Sabzevari O, Abdi Kh, Amini M, Shafiee A
Department of Toxicology and Pharmacology, Faculty of Pharmacy, Tehran University of Medical Sciences, Tehran, Iran.
Anal Bioanal Chem. 2004 May;379(1):120-4. doi: 10.1007/s00216-004-2563-8. Epub 2004 Mar 13.

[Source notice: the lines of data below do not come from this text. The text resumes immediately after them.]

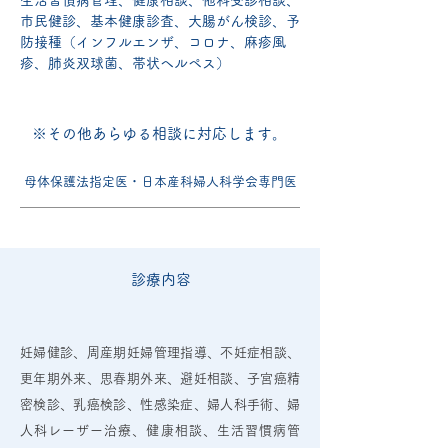
生活習慣病管理、健康相談、他科受診相談、
市民健診、基本健康診査、大腸がん検診、予
防接種（インフルエンザ、コロナ、麻疹風
疹、肺炎双球菌、帯状ヘルペス）
※その他あらゆる相談に対応します。
母体保護法指定医・日本産科婦人科学会専門医
診療内容
妊婦健診、周産期妊婦管理指導、不妊症相談、
更年期外来、思春期外来、避妊相談、子宮癌精
密検診、乳癌検診、性感染症、婦人科手術、婦
人科レーザー治療、健康相談、生活習慣病管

Thirty hair samples were collected from male opioid abusers for whom the presence of morphine in their urine samples was confirmed by thin layer chromatography (TLC). The hair samples were decontaminated by washing with isopropanol, deionized water, and isopropanol, dried at room temperature, and cut into small pieces. Samples of the latter (30 mg ) were digested by incubation in a mixture of methanol-trifluoroacetic acid (9:1) for 18 h at 45 degrees C and sonicated to improve the extraction process. The methanolic phase was evaporated to dryness under a stream of nitrogen at 50 degrees C. The sample was derivatized by addition of N-methyl- N-trimethylsilyltrifluoroacetamide (MSTFA) and 1% trimethyliodosilane (TMIS) at 70 degrees C for 20 min, with sonication. Derivatized samples (1 microL) were injected into a gas chromatograph-mass spectrometer (GC-MS) system fitted with a capillary column; the Finnigan MS was operated in SIM mode. Naltrexone was used as internal standard (IS). The masses of the ions selected for morphine and naltrexone were 429 and 557, respectively. The limit of quantitation was set at 0.03 ng mg(-1) hair. By using the above procedure we detected morphine in all the samples examined, in the concentration range 0.26-10.31 ng mg(-1 )hair.
从男性阿片类药物滥用者身上采集了30份毛发样本,这些人的尿液样本中吗啡的存在已通过薄层色谱法(TLC)得到证实。毛发样本先用异丙醇、去离子水和异丙醇洗涤进行去污处理,在室温下干燥,然后切成小块。将后者的样本(30毫克)在甲醇 - 三氟乙酸(9:1)的混合物中于45℃孵育18小时进行消化,并进行超声处理以改善提取过程。在50℃的氮气流下将甲醇相蒸发至干。通过在70℃加入N - 甲基 - N - 三甲基硅烷基三氟乙酰胺(MSTFA)和1%三甲基碘硅烷(TMIS)并超声处理20分钟对样本进行衍生化。将衍生化后的样本(1微升)注入配备毛细管柱的气相色谱 - 质谱联用仪(GC - MS)系统;Finnigan MS以选择离子监测(SIM)模式运行。纳曲酮用作内标(IS)。为吗啡和纳曲酮选择的离子质量分别为429和557。定量限设定为0.03纳克/毫克(-1)毛发。通过使用上述程序,我们在所检测的所有样本中都检测到了吗啡,其浓度范围为0.26 - 10.31纳克/毫克(-1)毛发。